Tell us about your most memorable shoot - what were some challenges you faced?
I often work with stylists on shoots, especially when the wardrobe I have in mind is more ambitious than I would have access to alone, but I do also enjoy the curatorial thrill of styling shoots myself. Once, a couple of years ago, I decided to take that one step further and create my own wardrobe for a shoot. I had no knowledge of or experience with costume design (sewing a button is about the extent of my seamstress abilities), so I decided to work in a medium I was more familiar with: paper. I fashioned a huge fluffy skirt out of god knows how many hundreds of sheets of tissue paper, stapled together and connected to a braided belt, I cut and taped together a futuristic-looking slatted helmet from white construction paper, and since I didn't have the first idea how to make a paper bodice that would maintain its shape and also be possible to put on without destroying it, I saved some extra sheets of tissue paper and resolved to find a way to wrap it around the model at the shoot. I was actually really pleased with how the whole ensemble came together, but one thing I didn't consider was how light tissue paper is, and how even the smallest gust of wind could cause problems. We shot in November, on a day much like the one I described with Whitney, so in addition to the sun-chasing frenzy of shooting as many stills as possible during the brief 1-2 minute periods when the sun peeked through the clouds, the poor model was also freezing (paper does not offer much insulation), and we kept having to run after bits of the skirt that the wind was tearing off. We only shot for an hour because I didn't want to make the model suffer any more than necessary, so it was definitely one of the more frustrating shoots I've done, but also one of the most rewarding.

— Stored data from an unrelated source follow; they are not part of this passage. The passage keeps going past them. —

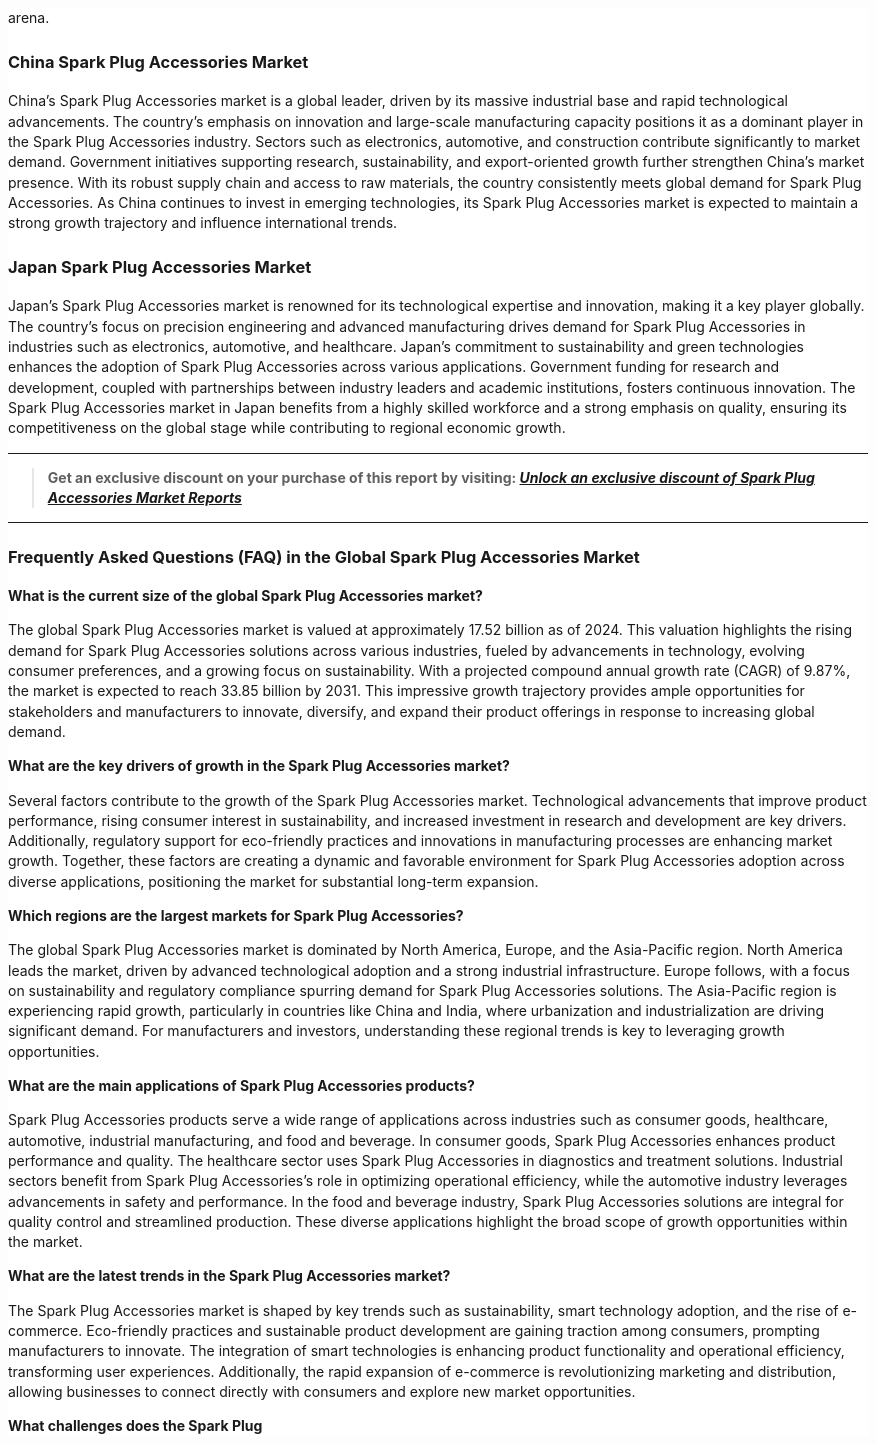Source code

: arena.</p><h3>China Spark Plug Accessories Market</h3><p>China&rsquo;s Spark Plug Accessories market is a global leader, driven by its massive industrial base and rapid technological advancements. The country&rsquo;s emphasis on innovation and large-scale manufacturing capacity positions it as a dominant player in the Spark Plug Accessories industry. Sectors such as electronics, automotive, and construction contribute significantly to market demand. Government initiatives supporting research, sustainability, and export-oriented growth further strengthen China&rsquo;s market presence. With its robust supply chain and access to raw materials, the country consistently meets global demand for Spark Plug Accessories. As China continues to invest in emerging technologies, its Spark Plug Accessories market is expected to maintain a strong growth trajectory and influence international trends.</p><h3>Japan Spark Plug Accessories Market</h3><p>Japan&rsquo;s Spark Plug Accessories market is renowned for its technological expertise and innovation, making it a key player globally. The country&rsquo;s focus on precision engineering and advanced manufacturing drives demand for Spark Plug Accessories in industries such as electronics, automotive, and healthcare. Japan&rsquo;s commitment to sustainability and green technologies enhances the adoption of Spark Plug Accessories across various applications. Government funding for research and development, coupled with partnerships between industry leaders and academic institutions, fosters continuous innovation. The Spark Plug Accessories market in Japan benefits from a highly skilled workforce and a strong emphasis on quality, ensuring its competitiveness on the global stage while contributing to regional economic growth.</p><hr /><blockquote><p><strong>Get an exclusive discount on your purchase of this report by visiting: <em><a href="://marketresearchpulse.com/ask-for-discount/45223?utm_source=Github&amp;utm_medium=030">Unlock an exclusive discount of Spark Plug Accessories Market Reports</a></em>&nbsp;</strong></p></blockquote><hr /><h3>Frequently Asked Questions (FAQ) in the Global Spark Plug Accessories Market</h3><p><strong>What is the current size of the global Spark Plug Accessories market?</strong></p><p>The global Spark Plug Accessories market is valued at approximately 17.52 billion as of 2024. This valuation highlights the rising demand for Spark Plug Accessories solutions across various industries, fueled by advancements in technology, evolving consumer preferences, and a growing focus on sustainability. With a projected compound annual growth rate (CAGR) of 9.87%, the market is expected to reach 33.85 billion by 2031. This impressive growth trajectory provides ample opportunities for stakeholders and manufacturers to innovate, diversify, and expand their product offerings in response to increasing global demand.</p><p><strong>What are the key drivers of growth in the Spark Plug Accessories market?</strong></p><p>Several factors contribute to the growth of the Spark Plug Accessories market. Technological advancements that improve product performance, rising consumer interest in sustainability, and increased investment in research and development are key drivers. Additionally, regulatory support for eco-friendly practices and innovations in manufacturing processes are enhancing market growth. Together, these factors are creating a dynamic and favorable environment for Spark Plug Accessories adoption across diverse applications, positioning the market for substantial long-term expansion.</p><p><strong>Which regions are the largest markets for Spark Plug Accessories?</strong></p><p>The global Spark Plug Accessories market is dominated by North America, Europe, and the Asia-Pacific region. North America leads the market, driven by advanced technological adoption and a strong industrial infrastructure. Europe follows, with a focus on sustainability and regulatory compliance spurring demand for Spark Plug Accessories solutions. The Asia-Pacific region is experiencing rapid growth, particularly in countries like China and India, where urbanization and industrialization are driving significant demand. For manufacturers and investors, understanding these regional trends is key to leveraging growth opportunities.</p><p><strong>What are the main applications of Spark Plug Accessories products?</strong></p><p>Spark Plug Accessories products serve a wide range of applications across industries such as consumer goods, healthcare, automotive, industrial manufacturing, and food and beverage. In consumer goods, Spark Plug Accessories enhances product performance and quality. The healthcare sector uses Spark Plug Accessories in diagnostics and treatment solutions. Industrial sectors benefit from Spark Plug Accessories&rsquo;s role in optimizing operational efficiency, while the automotive industry leverages advancements in safety and performance. In the food and beverage industry, Spark Plug Accessories solutions are integral for quality control and streamlined production. These diverse applications highlight the broad scope of growth opportunities within the market.</p><p><strong>What are the latest trends in the Spark Plug Accessories market?</strong></p><p>The Spark Plug Accessories market is shaped by key trends such as sustainability, smart technology adoption, and the rise of e-commerce. Eco-friendly practices and sustainable product development are gaining traction among consumers, prompting manufacturers to innovate. The integration of smart technologies is enhancing product functionality and operational efficiency, transforming user experiences. Additionally, the rapid expansion of e-commerce is revolutionizing marketing and distribution, allowing businesses to connect directly with consumers and explore new market opportunities.</p><p><strong>What challenges does the Spark Plug
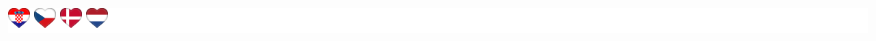 [<img src="../Pictures/Flags/HR.png" alt="Croatian Flag" style="height: 20px;">](../Translations/HR.md)
[<img src="../Pictures/Flags/CZ.png" alt="Czech Flag" style="height: 20px;">](../CZ/AI-manual-cz-beginners.md)
[<img src="../Pictures/Flags/DA.png" alt="Danish Flag" style="height: 20px;">](../Translations/DA.md)
[<img src="../Pictures/Flags/NL.png" alt="Dutch Flag" style="height: 20px;">](../Translations/NL.md)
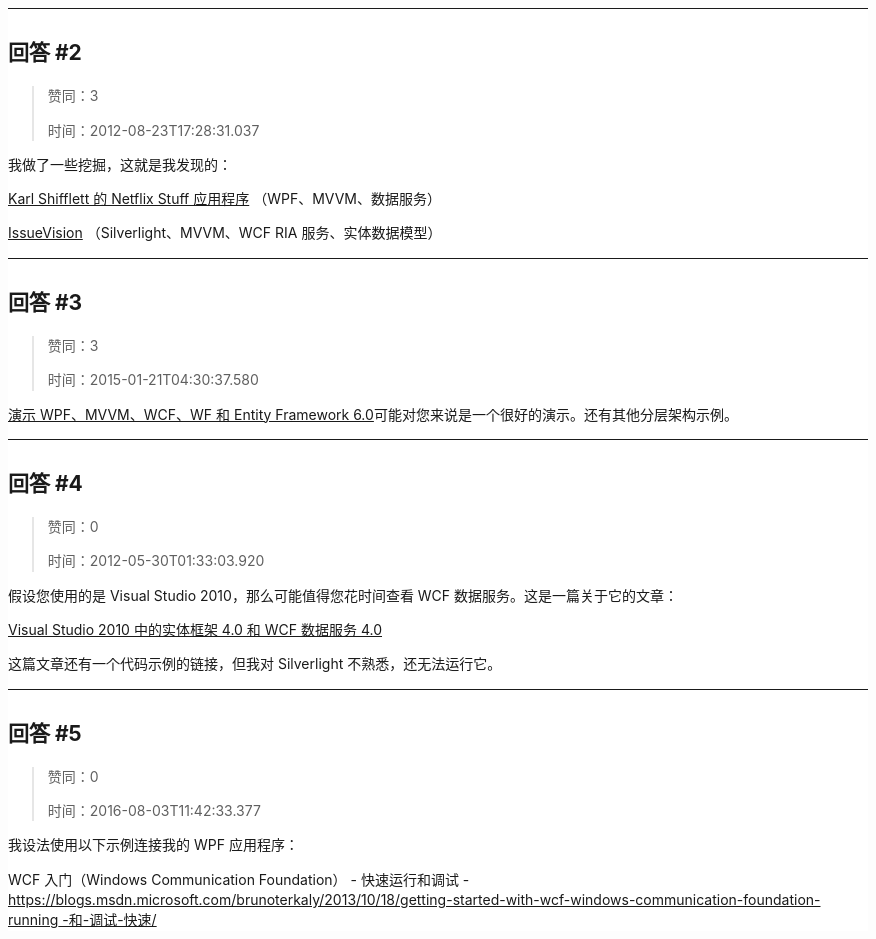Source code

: * * *

## 回答 #2

> 赞同：3
> 
> 时间：2012-08-23T17:28:31.037

我做了一些挖掘，这就是我发现的：

[Karl Shifflett 的 Netflix Stuff 应用程序](http://www.codeproject.com/Articles/863003/Stuff-WPF-Line-of-Business-Using-MVVM-Video-Tuto) （WPF、MVVM、数据服务）

[IssueVision](http://issuevision.codeplex.com/) （Silverlight、MVVM、WCF RIA 服务、实体数据模型）

* * *

## 回答 #3

> 赞同：3
> 
> 时间：2015-01-21T04:30:37.580

[演示 WPF、MVVM、WCF、WF 和 Entity Framework 6.0](https://layersample.codeplex.com/)可能对您来说是一个很好的演示。还有其他分层架构示例。

* * *

## 回答 #4

> 赞同：0
> 
> 时间：2012-05-30T01:33:03.920

假设您使用的是 Visual Studio 2010，那么可能值得您花时间查看 WCF 数据服务。这是一篇关于它的文章：

[Visual Studio 2010 中的实体框架 4.0 和 WCF 数据服务 4.0](http://msdn.microsoft.com/en-us/magazine/ee336128.aspx)

这篇文章还有一个代码示例的链接，但我对 Silverlight 不熟悉，还无法运行它。

* * *

## 回答 #5

> 赞同：0
> 
> 时间：2016-08-03T11:42:33.377

我设法使用以下示例连接我的 WPF 应用程序：

WCF 入门（Windows Communication Foundation） - 快速运行和调试 - [https://blogs.msdn.microsoft.com/brunoterkaly/2013/10/18/getting-started-with-wcf-windows-communication-foundation-running -和-调试-快速/](https://blogs.msdn.microsoft.com/brunoterkaly/2013/10/18/getting-started-with-wcf-windows-communication-foundation-running-and-debugging-quickly/)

Do you have a photographic philosophy?
I'm all about embracing the wabi-sabi. Unless you're doing something like a catalogue shoot at a studio where everything is meticulously planned and under your control, chances are what you produce isn't going to perfectly match what you'd envisioned. And in my experience, that's a good thing, because a photo shoot is a collaborative effort and you can't predict the kind of magic your talent or team might contribute, nor the spur-of-the-moment creative decisions that will occur. Flexibility is key in any kind of art - any kind of anything, really - so once the lens cap comes off, I just try to relax, use my prep work as more of a guide than a checklist, and go wherever the adventure takes me.